5 Charles M.A. Clark, “Economic Insights from the Catholic Social Thought Tradition: Towards a More Just Economy,” (2005).


  1. Once again I recommend everyone read Millikan’s “Language, Thought, and Other Biological Categories,” THE new locus classicus which has revived teleology in philosophy. Much of the discussion concerning the relation between psychology, economics, and physics is addressed there as well, but especially in her “White Queen Psychology and Other Essays for Alice” (see “Thoughts Without Laws” in that volume for example). Psychology (and economics) are species of biology, not physics.

  2. What we need, with our protagonista Homo sapiens sapiens is not a theory of relativity but a Theory of Quixotivity. Both physics and biology possess certain scientific analysis that through time, can evolve some predictive norms. With humans we get the kind of chaos best compared to the weather. We might think we know where the tornado is going to strike but we won’t know how to fully explain it until after it rammed through the place and launched the Chevy through the upstairs corner bathroom before leaving the entire place in a heap and maybe baby in the crib untouched. This science is for the odds-maker.

    Then , just to add a little more twisted sickness, we get humans in political action , a place where gravity is accepted only as a rumor subject to legislation, filibuster and the application of pressure by Political Action Committee.

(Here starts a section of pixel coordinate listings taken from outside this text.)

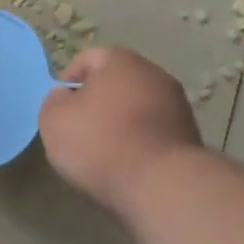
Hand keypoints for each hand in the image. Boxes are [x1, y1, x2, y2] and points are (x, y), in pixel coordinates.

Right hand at [39, 47, 201, 212]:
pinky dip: (138, 141)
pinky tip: (127, 164)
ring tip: (103, 151)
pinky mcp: (189, 135)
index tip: (60, 108)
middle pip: (116, 82)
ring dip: (120, 122)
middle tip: (79, 129)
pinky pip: (153, 131)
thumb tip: (67, 96)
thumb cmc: (100, 143)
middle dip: (97, 102)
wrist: (161, 185)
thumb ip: (55, 100)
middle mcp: (154, 74)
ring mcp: (177, 105)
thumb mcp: (54, 119)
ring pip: (136, 107)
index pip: (88, 58)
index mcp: (121, 61)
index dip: (69, 80)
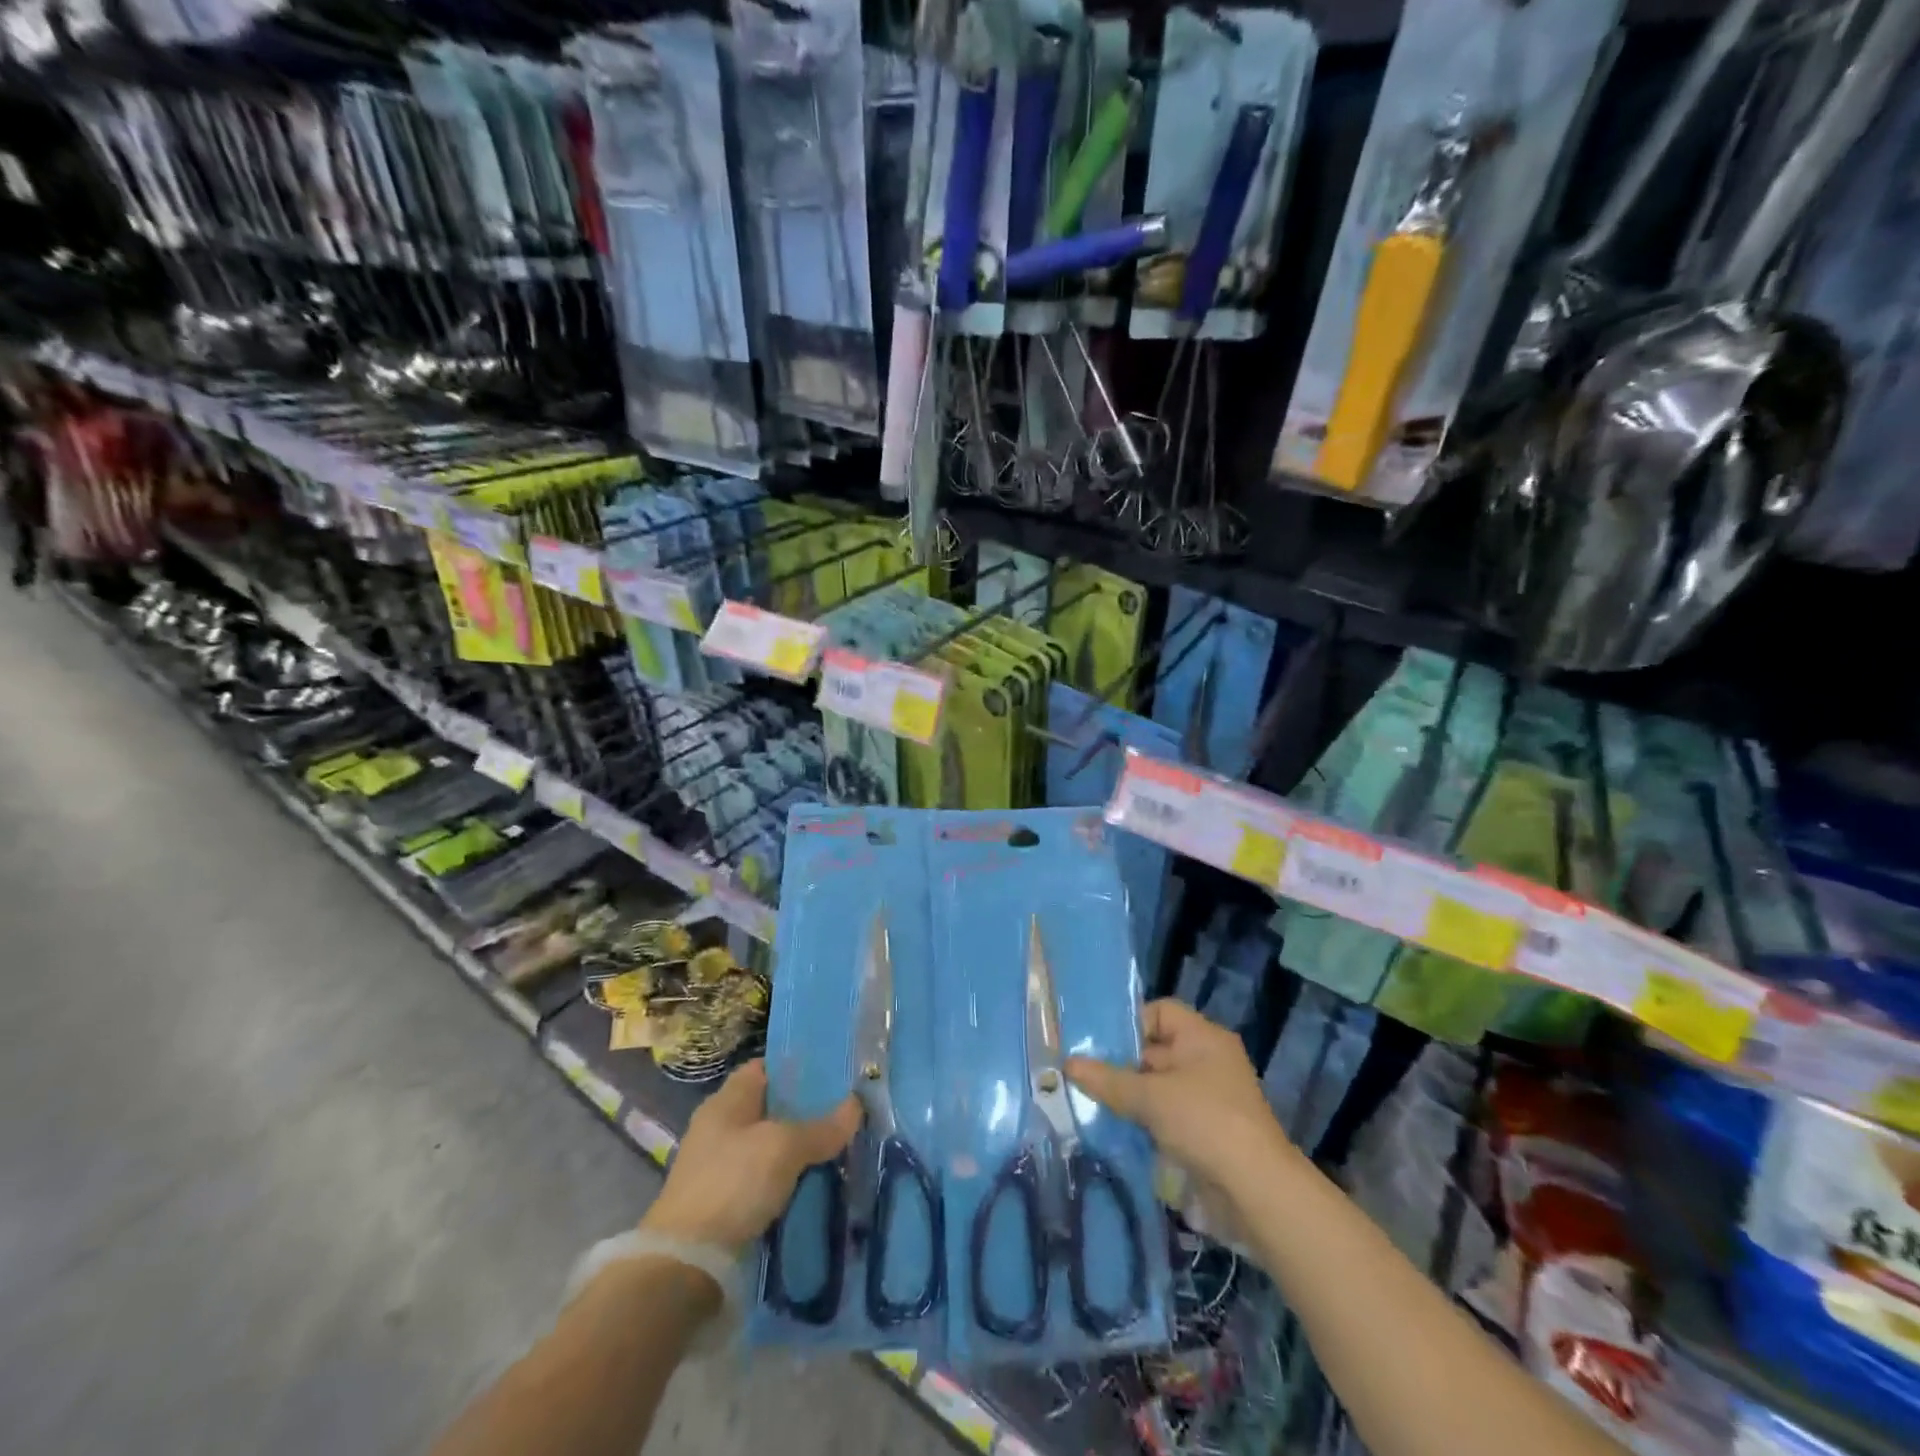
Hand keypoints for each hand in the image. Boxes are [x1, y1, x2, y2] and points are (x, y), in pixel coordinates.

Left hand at [642, 1060, 860, 1255]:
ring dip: (796, 1148)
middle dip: (803, 1110)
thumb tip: (856, 1104)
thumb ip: (821, 1127)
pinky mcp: (722, 1203)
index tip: (831, 1073)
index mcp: (726, 1101)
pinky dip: (785, 1179)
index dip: (795, 1067)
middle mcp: (719, 1127)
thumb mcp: (783, 1148)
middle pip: (768, 1107)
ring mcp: (718, 1166)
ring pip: (768, 1145)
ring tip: (836, 1147)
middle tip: (843, 1112)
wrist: (686, 1264)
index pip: (763, 1068)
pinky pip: (762, 1178)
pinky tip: (812, 1183)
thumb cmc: (732, 1184)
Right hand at [1067, 999, 1294, 1208]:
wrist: (1256, 1192)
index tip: (1098, 1046)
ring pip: (1158, 1087)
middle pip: (1155, 1050)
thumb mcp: (1150, 1097)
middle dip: (1121, 1064)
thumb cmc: (1204, 1123)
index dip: (1129, 1024)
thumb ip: (1108, 1080)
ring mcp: (1208, 1099)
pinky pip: (1166, 1116)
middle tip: (1082, 1075)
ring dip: (1129, 1097)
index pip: (1159, 1012)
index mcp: (1203, 1038)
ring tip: (1090, 1103)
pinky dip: (1144, 1122)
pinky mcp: (1206, 1133)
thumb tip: (1067, 1064)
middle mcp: (1208, 1061)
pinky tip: (1114, 1131)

    Economics would seem to be a perfect venue for chaos theory with a dash of DaDa thrown in for artistic effect. In fact, is it more art and craft than science?

  3. Dirk, Economics is a science, but the building of actual economic systems is an art, just as physics is a science but engineering is an art.

    Empedocles, Thanks for pointing me to Millikan. And by the way, that is a very interesting blog you have.

  4. Human autonomy is an illusion. It is because of the complexities of our constraints (i.e. histories/environment, mental capacities or psychological awareness) we seemingly ‘think’ we have freedom and choice in decision-making and action. In reality, the universe of constraints bounds our choice-set at any given point in time through infinity. True, there are many choices we can make and actions we can perform, still they are bounded and finite. If we could perfectly describe the complexities of world human behavior would be perfectly predictable. One might argue that human behavior is simultaneously deterministic (at the micro-level laws), and due to the variation in constraints confronting us, seemingly stochastic at other non-micro-levels; thus giving rise to emergent, and often seemingly, unpredictable behavior. Because we do not understand the world’s complexities we employ statistical techniques to discover empirical relationships. The error terms (the stochastic component of such models) is not describing randomness in the world. On the contrary, and this is an important distinction, it describes those laws that we just don’t understand and therefore cannot incorporate into our theories and models. And in all fairness, theories, formal and empirical models are not meant to capture a one-to-one map of the world. If this were the case they would be analytically un-interesting and/or intractable.

    Notice I say seemingly because we simple do not understand the complexities of our environment and interactions- as of yet. Maybe human behavior is not actually so different from the behavior in the physical world given this discussion. Besides, we are after all, part of the physical world.

    The fact remains that it is inconceivable that we as humans have an infinite number of choices in the universe of all possible choice-sets. Whether this is due to either physical or environment constraints, or both, is irrelevant. Put simply, the social world is just more complex than the physical world. Or at least, it would seem.